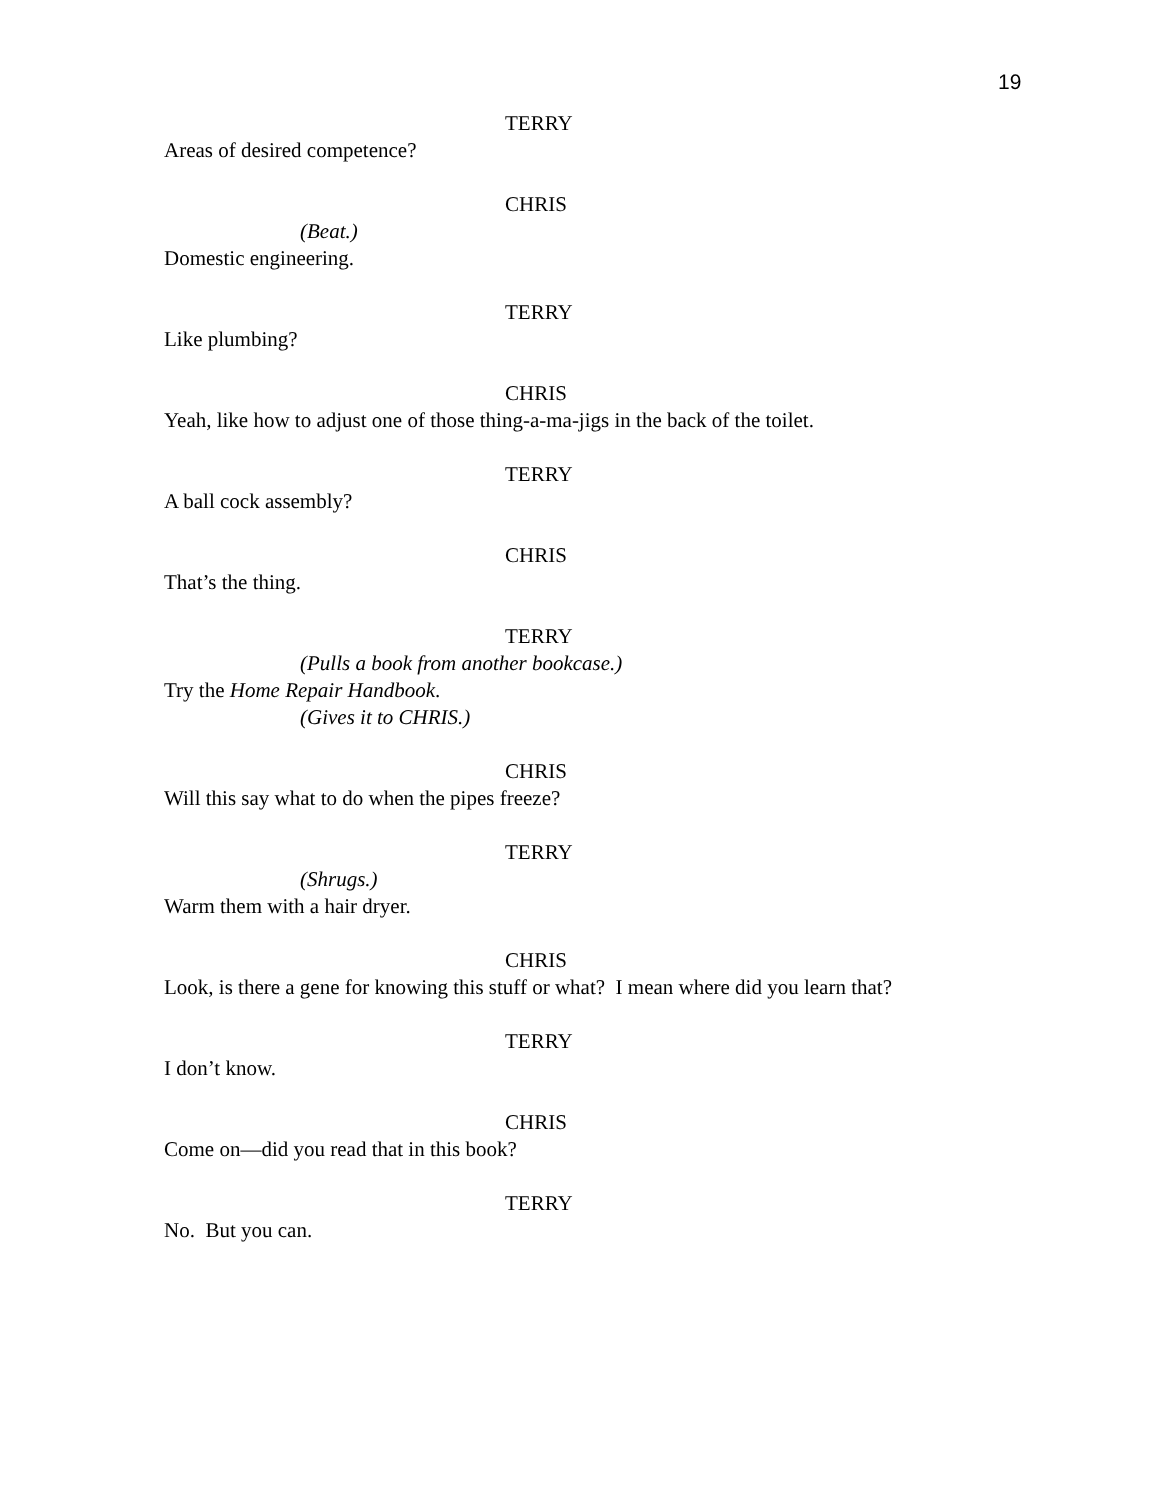19
TERRY
Areas of desired competence?
CHRIS
(Beat.)
Domestic engineering.
TERRY
Like plumbing?
CHRIS
Yeah, like how to adjust one of those thing-a-ma-jigs in the back of the toilet.
TERRY
A ball cock assembly?
CHRIS
That’s the thing.
TERRY
(Pulls a book from another bookcase.)
Try the Home Repair Handbook.
(Gives it to CHRIS.)
CHRIS
Will this say what to do when the pipes freeze?
TERRY
(Shrugs.)
Warm them with a hair dryer.
CHRIS
Look, is there a gene for knowing this stuff or what? I mean where did you learn that?
TERRY
I don’t know.
CHRIS
Come on—did you read that in this book?
TERRY
No. But you can.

-----

EXERCISE DETAILS – Your reply should consist of one number: how many lines in the entries contain the string "thing".

RESPONSE AREA – 2